Ele faz críticas ao desempenho da Secretaria da Segurança Pública e Defesa Social do Ceará (SSPDS) e às condições de trabalho enfrentadas pelos agentes. Para Sócrates, não basta aumentar o efetivo, é preciso oferecer melhores condições de trabalho.
"Nem cachorro quando morre é tratado como nós somos", coloca. Para ele, o tratamento dispensado aos agentes segue uma lógica punitivista, que faz com que todos os policiais sejam vistos como maus-profissionais.
"O que me parece é que o justo paga pelo pecador. Tem policiais ruins em todos os lugares, mas não quer dizer que todos mereçam esse tratamento", avalia.
"Não dá mais para naturalizar policial morto. Ele era um bom homem, e não pode ser só mais um número na estatística"
Sócrates*, policial militar
O PM relata também que a esposa do colega ainda enfrenta o luto com dificuldade. Para ele, o suporte deve ser oferecido ainda em vida, tanto para os agentes quanto para as famílias e não somente "remendos quando o servidor já morreu", nas palavras dele.
O que dizem as autoridades?
A Secretaria da Segurança Pública e Defesa Social do Ceará (SSPDS) informou que acompanha os casos de Fortaleza por meio da 11ª Delegacia do Departamento de Homicídios e Proteção à Pessoa (DHPP) da Polícia Civil do Estado do Ceará (PCCE).
Já as ocorrências em outras cidades ficam sob a responsabilidade das delegacias da região. Conforme a pasta, o índice de resolutividade da 11ª Delegacia do DHPP é de 76,9%.
Em nota, a SSPDS e suas vinculadas — Polícia Civil e Polícia Militar do Ceará (PMCE) — reiteram que “não medem esforços para elucidar os casos, bem como identificar, localizar e prender os suspeitos das ações criminosas”.
Quanto ao uso de armas de fogo, a SSPDS afirma que os profissionais da segurança são capacitados acerca de protocolos de sobrevivência policial em situações de risco durante os períodos de folga.
A iniciativa, denominada de Instruções de Táticas Individuais (ITIs), foi instituída em 2020 pelo comando-geral da PMCE e aborda uma série de contextos, desde procedimentos ao sair de casa até no manuseio de armas de fogo e algemas.

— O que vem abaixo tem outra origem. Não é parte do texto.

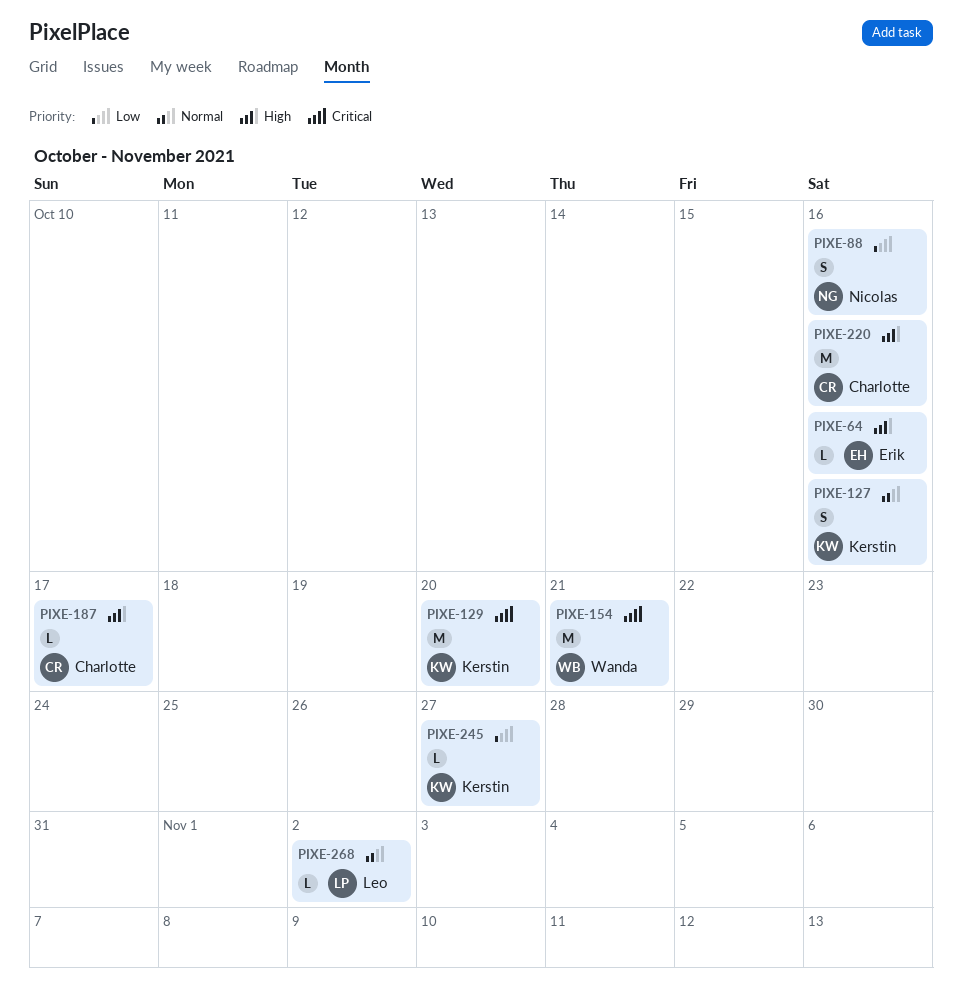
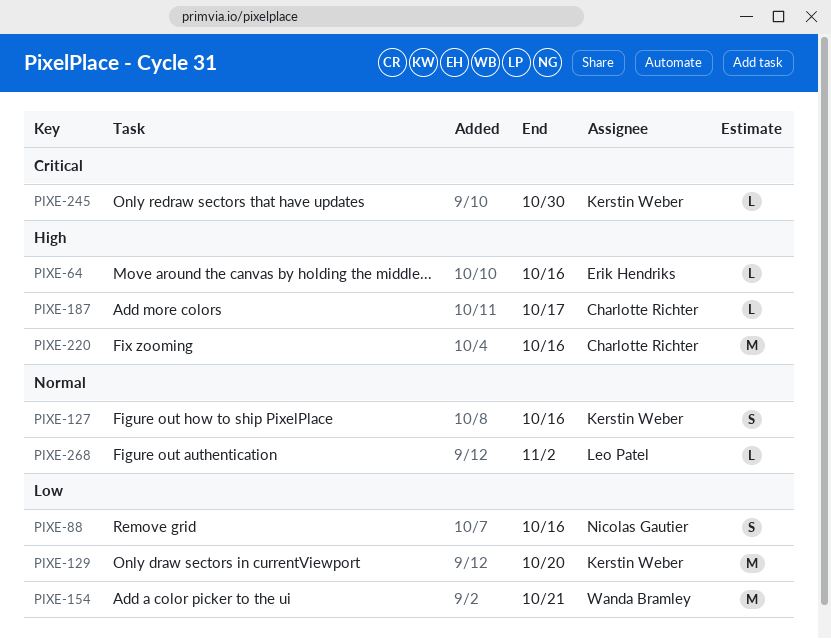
PIXE-129, priority: Critical -> Low
PIXE-154, priority: Critical -> Low
PIXE-245, priority: Low -> Critical
PIXE-245, due: Oct 27 -> Oct 30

Também sobre o uso de armas de fogo, a Guarda Municipal de Fortaleza (GMF) afirma que a incorporação dos equipamentos à corporação “faz parte de uma política de integração interoperabilidade das forças de segurança do Estado e do município”.
Segundo a Secretaria Municipal da Segurança Cidadã (Sesec), as armas que agora serão usadas por toda a GMF foram “doadas para ampliar a capacidade de emprego técnico da Guarda Municipal de Fortaleza”.

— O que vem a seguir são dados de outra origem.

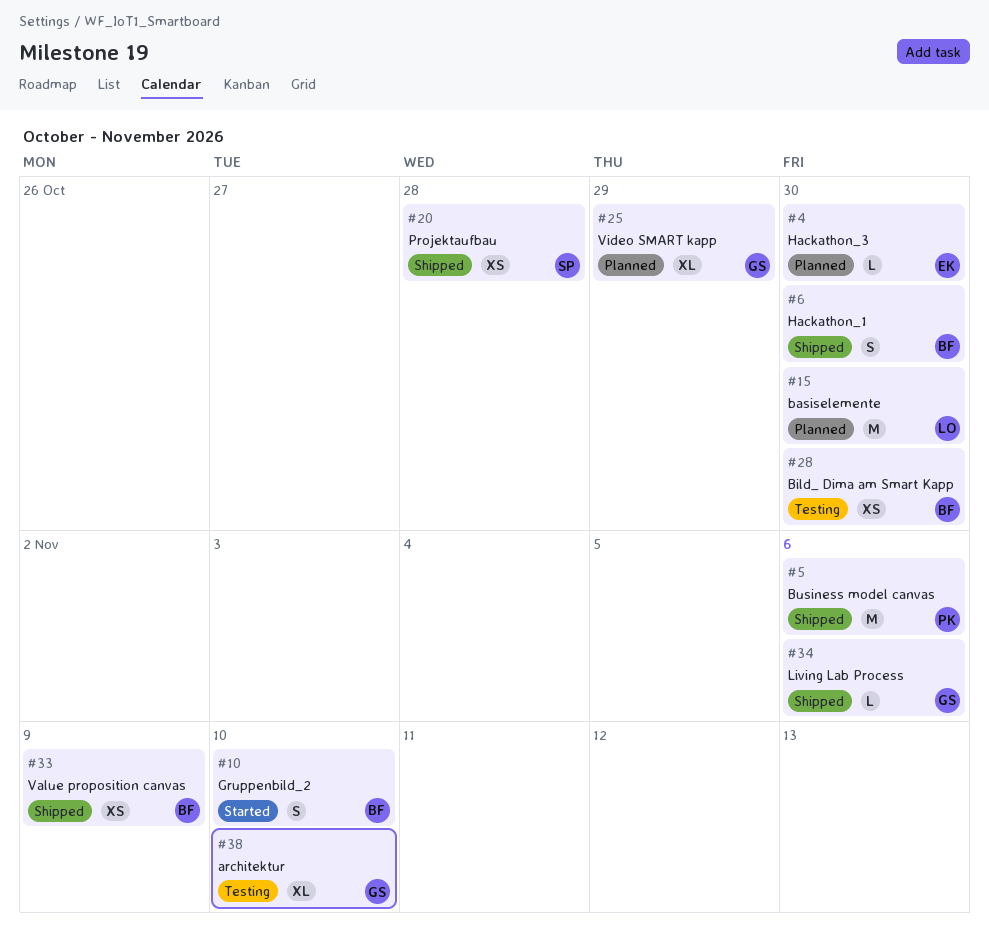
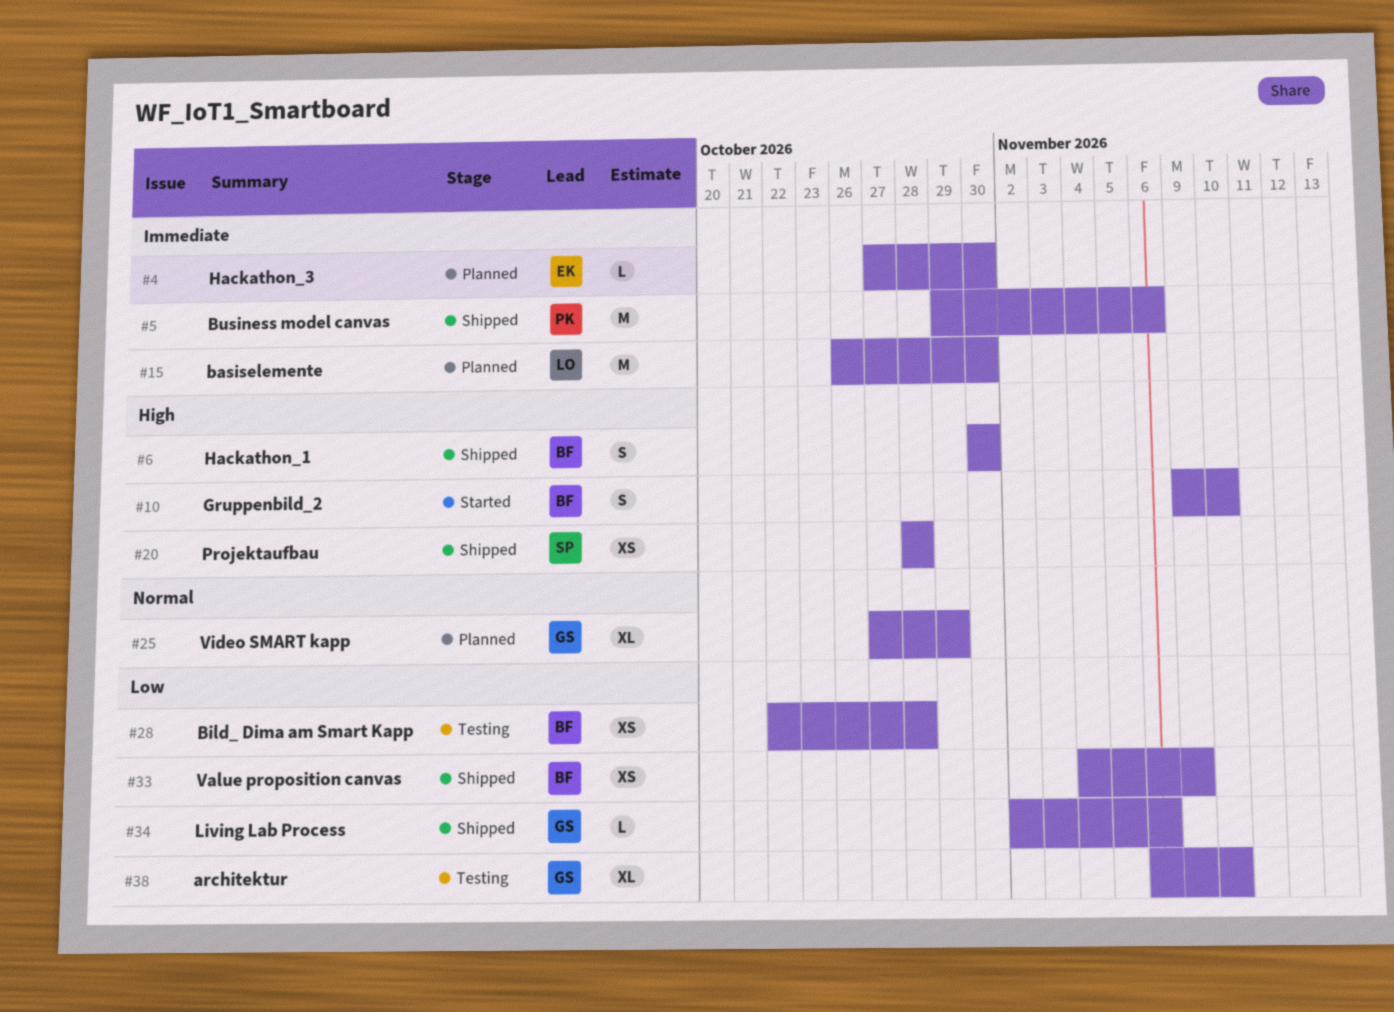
#28, due: Oct 30 -> Oct 28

Assim, os agentes que usarão esse armamento doado deverão passar por um treinamento específico que envolva as particularidades do emprego do modelo e calibre dessas armas.
A pasta municipal garante que os agentes estarão capacitados para operar esses equipamentos com responsabilidade e segurança.
Se, por um lado, o Estado busca melhorar as condições de trabalho e o apoio psicossocial, a magnitude do desafio impõe a necessidade de aprofundar a compreensão sobre as dinâmicas criminosas que visam esses agentes.
A realidade multifacetada acaba não garantindo que o juramento de "proteger e servir" seja também uma promessa de proteção para aqueles que o fazem.
Metodologia
Este material foi elaborado a partir de um pedido realizado via Lei de Acesso à Informação (LAI), por meio do portal Ceará Transparente, pela Central de Dados O POVO+. Os dados foram fornecidos pela Superintendência de Pesquisa e Estratégia de Segurança Pública (Supesp) e referem-se às mortes de agentes de segurança pública do Ceará, ocorridas entre os anos de 2013 e 2025.
As informações foram disponibilizadas em formato aberto (.CSV), contendo os seguintes campos: data, hora, natureza da ocorrência, idade da vítima, corporação à qual pertencia e momento da morte.
A análise dos dados foi conduzida na plataforma Google Colab, utilizando a linguagem Python e bibliotecas como Pandas (para tratamento e limpeza dos dados), Plotly (para criação de visualizações interativas) e statsmodels (para decomposição de séries temporais).
Todas as etapas do processo — desde a preparação até a exploração e categorização — foram cuidadosamente documentadas para garantir que qualquer pessoa possa reproduzir os resultados, ajustar filtros ou aprofundar a investigação conforme necessário.